**Quoted passage**
====

U.S. stocks may have little more to gain from the Federal Reserve’s third round of bond buying even though the purchases have only begun, according to Gina Martin Adams, a Wells Fargo & Co. strategist.

As the CHART OF THE DAY depicts, the Standard & Poor’s 500 Index’s price-earnings ratio since June has tracked an expansion that started in August 2010, when Fed Chairman Ben S. Bernanke foreshadowed the prior round of so-called quantitative easing with a speech in Jackson Hole, Wyoming. The P/E might be about a month away from peaking, assuming the pattern holds.

“Over the last four years, investors have become accustomed to one consistency in the equity market -- when the Fed moves, stocks follow,” Martin Adams wrote two days ago in a report featuring a similar chart. “Investors may have priced in a new round of liquidity before it happened this time.”

Fed policy makers announced a plan on Sept. 13 for the central bank to buy $40 billion of mortgage-backed securities each month. The purchases will persist as long as the labor market doesn’t “improve substantially,” according to a statement they released that day.

The S&P 500’s higher valuation bolsters the argument for buying defensive stocks, or shares of companies that are least affected by economic swings, Martin Adams wrote. The New York-based strategist favors investing in companies that sell food, beverages and other consumer staples, along with health care.

====

**Exercise tasks**
a. List every calendar month or specific date mentioned in the article on the Fed's bond buying.
b. Reproduce everything from "Fed policy makers" down to "with health care." in the article on the Fed's bond buying.

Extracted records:
====

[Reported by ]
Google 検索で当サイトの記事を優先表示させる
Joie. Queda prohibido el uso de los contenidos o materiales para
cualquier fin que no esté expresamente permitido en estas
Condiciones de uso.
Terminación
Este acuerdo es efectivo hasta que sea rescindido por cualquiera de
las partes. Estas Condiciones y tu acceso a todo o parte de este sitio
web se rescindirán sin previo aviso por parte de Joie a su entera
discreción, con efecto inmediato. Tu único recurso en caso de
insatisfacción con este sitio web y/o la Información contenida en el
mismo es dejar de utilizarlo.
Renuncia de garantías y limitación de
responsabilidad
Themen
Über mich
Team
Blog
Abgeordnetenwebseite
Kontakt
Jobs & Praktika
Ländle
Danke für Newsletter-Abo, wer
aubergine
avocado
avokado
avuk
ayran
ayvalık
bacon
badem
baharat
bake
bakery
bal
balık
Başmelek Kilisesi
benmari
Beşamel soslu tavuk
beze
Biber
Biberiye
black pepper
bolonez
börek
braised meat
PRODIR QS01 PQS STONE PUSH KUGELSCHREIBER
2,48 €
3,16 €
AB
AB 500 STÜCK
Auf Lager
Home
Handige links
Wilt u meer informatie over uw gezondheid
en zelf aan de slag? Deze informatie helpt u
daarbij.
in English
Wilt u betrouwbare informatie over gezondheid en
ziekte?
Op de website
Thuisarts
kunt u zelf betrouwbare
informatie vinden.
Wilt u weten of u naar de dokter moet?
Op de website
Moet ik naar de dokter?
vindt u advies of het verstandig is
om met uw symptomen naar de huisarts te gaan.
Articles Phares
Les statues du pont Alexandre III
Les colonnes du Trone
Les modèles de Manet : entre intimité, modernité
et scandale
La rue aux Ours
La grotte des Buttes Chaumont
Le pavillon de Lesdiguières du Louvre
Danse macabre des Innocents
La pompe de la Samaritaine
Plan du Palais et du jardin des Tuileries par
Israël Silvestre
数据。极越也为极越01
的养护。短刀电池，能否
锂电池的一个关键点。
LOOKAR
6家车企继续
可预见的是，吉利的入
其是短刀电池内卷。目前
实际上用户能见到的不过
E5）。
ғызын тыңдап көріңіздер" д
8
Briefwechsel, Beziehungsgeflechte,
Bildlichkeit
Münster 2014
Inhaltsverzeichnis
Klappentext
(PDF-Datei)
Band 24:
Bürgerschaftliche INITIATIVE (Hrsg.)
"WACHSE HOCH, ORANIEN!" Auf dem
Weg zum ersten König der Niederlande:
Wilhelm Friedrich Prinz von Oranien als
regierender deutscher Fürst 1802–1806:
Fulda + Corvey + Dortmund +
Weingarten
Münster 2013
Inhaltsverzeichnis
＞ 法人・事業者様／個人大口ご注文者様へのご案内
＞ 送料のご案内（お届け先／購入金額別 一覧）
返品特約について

====

**Task-by-task outputs**
a.
June
August 2010
Sept. 13

b.
Fed policy makers announced a plan on Sept. 13 for the central bank to buy $40 billion of mortgage-backed securities each month. The purchases will persist as long as the labor market doesn’t “improve substantially,” according to a statement they released that day.

The S&P 500’s higher valuation bolsters the argument for buying defensive stocks, or shares of companies that are least affected by economic swings, Martin Adams wrote. The New York-based strategist favors investing in companies that sell food, beverages and other consumer staples, along with health care.